Burned out buildings have ghosts and horrors, but the jumble of bodies takes less of an empathetic leap to understand.

I think we've moved to a more visual culture in the past years, and the painting is a forerunner of that kind of historical re-enactment.

It may represent a flattening of our understanding, that we can't look at bombed out buildings and see the horrors that occurred there. These days we expect it all to be animated. Picasso did that in a pre-digital era by combining different scenes into the one painting.

I'd say that he is indeed "irredeemably literal," no so much from his reaction to this particular painting (even today, there are plenty of people who don't "get" Picasso) as from his uncomprehending question, "Is art more powerful than reality?"

Because, of course, that is pretty much the entire point of art, particularly in this post-photography era.

Joshua and trrll, thanks for your condescension, but actually the whole point of my post was to question whether art is more powerful than reality, or rather, to ask why most people would agree that it is. In this case, I personally don't think so; I assumed most people would disagree with me (and it seems I was right on that!) and wanted to understand why. Saying, in essence, that the painting is necessarily more powerful just because it is art is not exactly persuasive.

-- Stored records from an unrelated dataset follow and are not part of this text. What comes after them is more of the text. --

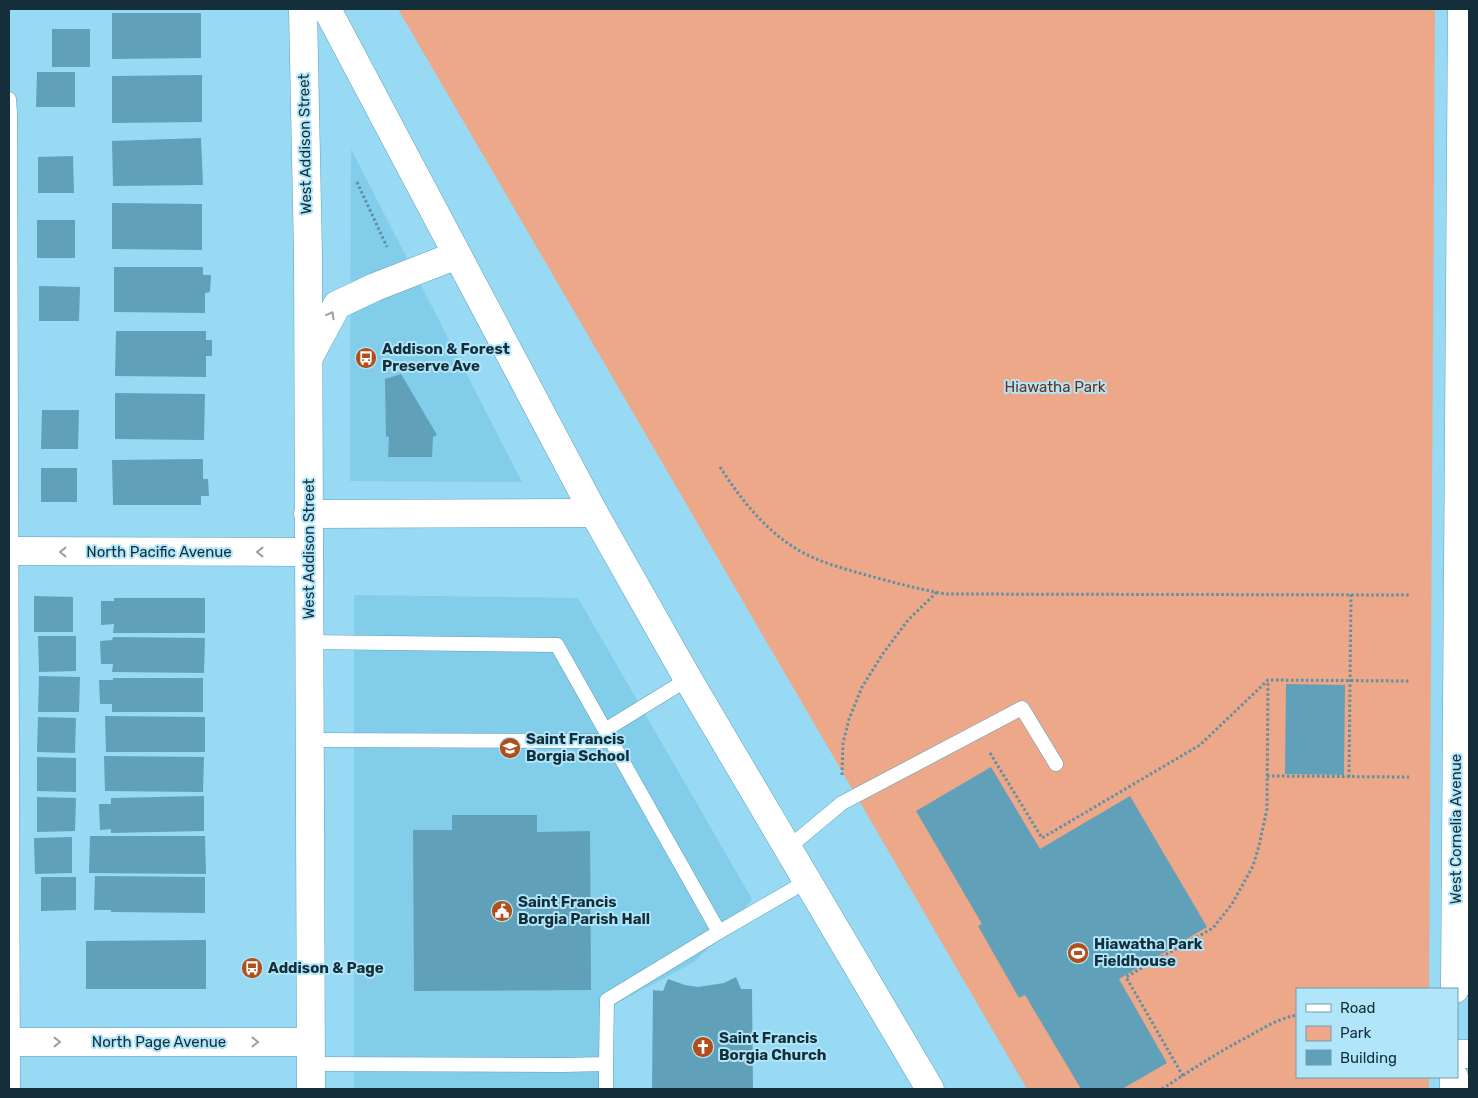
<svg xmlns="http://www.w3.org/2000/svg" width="1478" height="1098" font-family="Rubik,sans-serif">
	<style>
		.built { fill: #82cde9 }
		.green { fill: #eda789 }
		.building { fill: #60a0b8 }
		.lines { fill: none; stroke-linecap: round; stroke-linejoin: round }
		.lane-casing { stroke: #5fa0b8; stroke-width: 15 }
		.street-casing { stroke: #5fa0b8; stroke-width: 29 }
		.secondary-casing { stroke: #5fa0b8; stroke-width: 29 }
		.path { stroke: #5f90a3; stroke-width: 3; stroke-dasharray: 2.5 2.5; stroke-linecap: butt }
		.lane { stroke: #fff; stroke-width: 14 }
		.street { stroke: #fff; stroke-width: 28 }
		.secondary { stroke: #fff; stroke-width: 28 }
		.oneway { stroke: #95a1a6 }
		.labels { text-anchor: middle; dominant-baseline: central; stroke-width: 4; stroke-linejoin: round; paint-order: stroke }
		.street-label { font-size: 15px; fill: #142f39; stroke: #b1e5fa }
		.poi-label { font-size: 15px; font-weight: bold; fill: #142f39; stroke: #b1e5fa; text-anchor: start }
		.park-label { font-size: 15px; fill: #673117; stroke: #b1e5fa }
	</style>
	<rect width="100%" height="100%" fill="#98daf4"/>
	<g class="built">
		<path d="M 351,149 L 522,482 L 350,481 Z"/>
		<path d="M 354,595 L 578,598 L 752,899 L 726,932 L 694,962 L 614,1005 L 613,1089 L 354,1089 Z"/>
	</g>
	<path class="green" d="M 398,9 L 1435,9 L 1429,989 L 1297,989 L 1297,1077 L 1429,1077 L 1429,1089 L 1027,1089 Z"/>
	<g class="building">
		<path d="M 112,13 L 201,13 L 201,58 L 112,59 Z"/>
		<rect x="52" y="29" width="38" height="38"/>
		<path d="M 37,72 L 75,72 L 75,107 L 36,107 Z"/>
		<path d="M 202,75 L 202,122 L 112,123 L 112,76 Z"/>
		<path d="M 201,138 L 203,185 L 113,186 L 112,141 Z"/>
		<path d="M 73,156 L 74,193 L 38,193 L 38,157 Z"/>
		<path d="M 112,203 L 202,204 L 202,250 L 112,249 Z"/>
		<rect x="37" y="220" width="38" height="38"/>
		<path d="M 114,267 L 203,267 L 203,275 L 211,275 L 210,292 L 205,293 L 205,313 L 114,312 Z"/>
		<path d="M 39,286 L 80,287 L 79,321 L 39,321 Z"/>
		<path d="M 116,331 L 206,331 L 206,340 L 212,340 L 212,356 L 206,356 L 206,377 L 115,376 Z"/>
		<path d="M 401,374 L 437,435 L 433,437 L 432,457 L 388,457 L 389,437 L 386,436 L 385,379 Z"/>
		<path d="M 115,393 L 205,394 L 204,440 L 115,439 Z"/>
		<path d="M 42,410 L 79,410 L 78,449 L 41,449 Z"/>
		<path d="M 203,459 L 203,479 L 208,479 L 209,496 L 201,496 L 201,505 L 113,505 L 112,460 Z"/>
		<rect x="41" y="468" width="36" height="34"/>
		<path d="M 34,596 L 73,597 L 73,632 L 34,632 Z"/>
		<path d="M 114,598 L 205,598 L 205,633 L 113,633 L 114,624 L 101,625 L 101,601 L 114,601 Z"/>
		<path d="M 38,636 L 76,636 L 76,671 L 39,672 Z"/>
		<path d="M 113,637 L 205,638 L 204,673 L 112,672 L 113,664 L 101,664 L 100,641 L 112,640 Z"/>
		<path d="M 39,676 L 80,677 L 79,712 L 38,712 Z"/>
		<path d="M 113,678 L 203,678 L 203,712 L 112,712 L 112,704 L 100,704 L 99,680 L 113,680 Z"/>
		<path d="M 1286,684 L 1345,685 L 1344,775 L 1285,774 Z"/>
		<path d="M 105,716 L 205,717 L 205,752 L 106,752 Z"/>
		<path d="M 38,717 L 76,718 L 75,753 L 37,752 Z"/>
		<path d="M 104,756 L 204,757 L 203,792 L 105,791 Z"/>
		<path d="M 37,757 L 76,758 L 76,792 L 37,791 Z"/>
		<path d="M 991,767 L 1040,849 L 1130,796 L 1207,927 L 1119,979 L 1167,1063 L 1122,1089 L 1081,1089 L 1025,995 L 1019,998 L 978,926 L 982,924 L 916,811 Z"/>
		<path d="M 204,796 L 204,831 L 111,833 L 111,829 L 100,830 L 99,804 L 111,804 L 111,798 Z"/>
		<path d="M 37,797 L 76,798 L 75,831 L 37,832 Z"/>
		<path d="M 452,815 L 537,815 L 537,832 L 590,831 L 591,990 L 414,991 L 413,830 L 452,830 Z"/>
		<path d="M 90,836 L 205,836 L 206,874 L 89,873 Z"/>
		<path d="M 72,837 L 72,873 L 35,874 L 34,838 Z"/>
		<path d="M 95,876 L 205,877 L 205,913 L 111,912 L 111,910 L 94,910 Z"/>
		<path d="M 41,877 L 76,877 L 76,910 L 41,911 Z"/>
		<path d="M 206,940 L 206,989 L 86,989 L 86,941 Z"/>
		<path d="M 736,977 L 741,989 L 752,989 L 753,1089 L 652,1089 L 653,990 L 663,991 L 668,979 L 685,985 L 698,987 L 724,983 Z"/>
	</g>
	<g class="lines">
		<g class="lane-casing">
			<g id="lane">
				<path d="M 9,99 L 10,113 L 13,1089"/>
				<path d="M 309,642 L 557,645 L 719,932"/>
				<path d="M 605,730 L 688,679"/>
				<path d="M 309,740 L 611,741"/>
				<path d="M 788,848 L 842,803 L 1022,708 L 1056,764"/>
				<path d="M 311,1064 L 562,1065 L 606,1064 L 607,1000 L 719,932 L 807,881"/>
				<path d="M 606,1089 L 606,1064"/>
			</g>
		</g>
		<g class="street-casing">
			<g id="street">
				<path d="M 308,514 L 594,513"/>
				<path d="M 9,551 L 309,552"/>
				<path d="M 1455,989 L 1462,9"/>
				<path d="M 9,1042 L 310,1042"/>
				<path d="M 1457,1054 L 1469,1054"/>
				<path d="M 1454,1089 L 1454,1077"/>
			</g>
		</g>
		<g class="secondary-casing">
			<g id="secondary">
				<path d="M 303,9 L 308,255 L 311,1089"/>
				<path d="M 327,9 L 594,513 L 688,679 L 930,1089"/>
				<path d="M 309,357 L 337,305 L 375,287 L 457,255"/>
			</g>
		</g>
		<g class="path">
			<path d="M 357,182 L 387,247"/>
			<path d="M 720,467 C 740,498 763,528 795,548 C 817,562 845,569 870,576 C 895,583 919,589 945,594 L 1411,595"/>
			<path d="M 990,753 L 1042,838 L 1200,745 L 1268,680 L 1410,681"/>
			<path d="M 842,775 L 843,743 L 849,719 L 862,687 L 882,655 L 908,620 L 937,592"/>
			<path d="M 1267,776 L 1409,777"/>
			<path d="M 1349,777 L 1351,594"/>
			<path d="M 1183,1076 L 1126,977 L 1213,928 L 1232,904 L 1253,866 L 1259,846 L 1267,809 L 1268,681"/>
			<path d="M 1162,1089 C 1191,1070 1220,1051 1251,1035 C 1265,1027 1280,1018 1297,1015"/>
		</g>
		<use href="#lane" class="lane"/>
		<use href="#street" class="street"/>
		<use href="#secondary" class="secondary"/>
	</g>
	<defs><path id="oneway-chevron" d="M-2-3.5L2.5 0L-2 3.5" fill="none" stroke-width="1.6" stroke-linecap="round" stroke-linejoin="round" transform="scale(1.25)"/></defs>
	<g class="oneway">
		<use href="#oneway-chevron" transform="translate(331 315) rotate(-61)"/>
		<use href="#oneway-chevron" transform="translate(63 552) rotate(-180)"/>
		<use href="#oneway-chevron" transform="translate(260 552) rotate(-180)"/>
		<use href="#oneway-chevron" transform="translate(57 1042)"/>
		<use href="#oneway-chevron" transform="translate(255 1042)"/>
	</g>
	<defs>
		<g id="bus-disc" transform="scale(1.125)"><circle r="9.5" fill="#b24e19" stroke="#b1e5fa"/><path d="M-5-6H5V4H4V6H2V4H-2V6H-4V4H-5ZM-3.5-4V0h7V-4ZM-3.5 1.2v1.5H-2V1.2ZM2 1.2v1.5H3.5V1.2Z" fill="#fff"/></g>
		<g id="school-disc" transform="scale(1.125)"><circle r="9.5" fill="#b24e19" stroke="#b1e5fa"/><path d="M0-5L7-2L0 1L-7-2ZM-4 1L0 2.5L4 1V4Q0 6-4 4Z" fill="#fff"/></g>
		<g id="civic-disc" transform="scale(1.125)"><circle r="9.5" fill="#b24e19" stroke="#b1e5fa"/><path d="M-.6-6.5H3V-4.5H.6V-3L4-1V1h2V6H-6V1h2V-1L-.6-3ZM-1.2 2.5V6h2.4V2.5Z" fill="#fff"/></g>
		<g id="stadium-disc" transform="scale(1.125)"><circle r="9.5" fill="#b24e19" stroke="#b1e5fa"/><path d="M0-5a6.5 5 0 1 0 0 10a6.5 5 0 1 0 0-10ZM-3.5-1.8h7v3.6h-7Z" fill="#fff"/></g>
		<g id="church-disc" transform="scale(1.125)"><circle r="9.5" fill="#b24e19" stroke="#b1e5fa"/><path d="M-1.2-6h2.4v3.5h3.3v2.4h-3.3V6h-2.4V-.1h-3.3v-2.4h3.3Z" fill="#fff"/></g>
	</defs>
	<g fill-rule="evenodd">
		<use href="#bus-disc" x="366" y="358"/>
		<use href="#school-disc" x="510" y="748"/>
		<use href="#civic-disc" x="502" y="911"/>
		<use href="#stadium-disc" x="1078" y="953"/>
		<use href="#bus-disc" x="252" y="968"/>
		<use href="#church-disc" x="703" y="1047"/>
	</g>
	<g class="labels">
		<g class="street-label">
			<text transform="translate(305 144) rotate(-91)">West Addison Street</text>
			<text transform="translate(309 549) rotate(-90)">West Addison Street</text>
			<text x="159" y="552">North Pacific Avenue</text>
			<text transform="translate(1456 829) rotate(-90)">West Cornelia Avenue</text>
			<text x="159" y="1042">North Page Avenue</text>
		</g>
		<g class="poi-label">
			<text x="382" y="349">Addison &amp; Forest<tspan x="382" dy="17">Preserve Ave</tspan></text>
			<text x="526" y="739">Saint Francis<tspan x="526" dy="17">Borgia School</tspan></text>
			<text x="518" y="902">Saint Francis<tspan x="518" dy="17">Borgia Parish Hall</tspan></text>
			<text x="1094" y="944">Hiawatha Park<tspan x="1094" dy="17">Fieldhouse</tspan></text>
			<text x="268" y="968">Addison &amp; Page</text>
			<text x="719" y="1038">Saint Francis<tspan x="719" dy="17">Borgia Church</tspan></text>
		</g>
		<g class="park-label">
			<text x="1055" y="387">Hiawatha Park</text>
		</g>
	</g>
	<rect width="1478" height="1098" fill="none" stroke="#142f39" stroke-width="20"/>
	<rect x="1296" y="988" width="162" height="90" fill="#b1e5fa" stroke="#729cad"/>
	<rect x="1306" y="1004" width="25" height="8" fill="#ffffff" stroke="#729cad"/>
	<text x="1340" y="1013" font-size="15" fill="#142f39">Road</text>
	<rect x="1306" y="1026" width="25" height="15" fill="#eda789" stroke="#729cad"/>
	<text x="1340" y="1038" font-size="15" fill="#142f39">Park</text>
	<rect x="1306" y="1050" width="25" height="15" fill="#60a0b8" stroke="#729cad"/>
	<text x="1340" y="1063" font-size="15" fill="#142f39">Building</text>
</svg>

Everyone else -- thank you for taking the time to think about why Guernica elicits the reactions it does and for trying to explain it to me without the put-downs :)

Buildings have no flesh; they have no nerve endings. They can't feel pain. If we feel (emotional) pain over their destruction, we are ourselves creating art, or at least taking a step away from a literal representation and reaction. Whereas humans and cattle feel pain, and suffer in their flesh.

Its like the discussion I had with an art teacher once. A simple question really;
Is photography art? Should photography be considered art?

All images are art. The way we view the world is in a way an abstraction from the onset - like or Rorshac (sp) ink blot. I can look at a building with shadows and lines and not see what the photographers eye sees through the lens until it is printed. Two poeple can view the same image and it evokes two different responses. I frankly have no idea what the big freakin deal is with the Mona lisa? I find most of Leonardo Divinci's technical drawings of the anatomy and other sketches to be the most fascinating pieces of work because it is or was a giant leap at understanding the literal. But then, I'm an engineer, my apologies to all....

By Uncle Dave (not verified) on 31 May 2007 #permalink

Unfortunately, it seems like he tripped over the point, picked himself up, and shuffled along oblivious.

"Is art more powerful than reality?"

Frankly, yes. If it isn't, it's failed as art.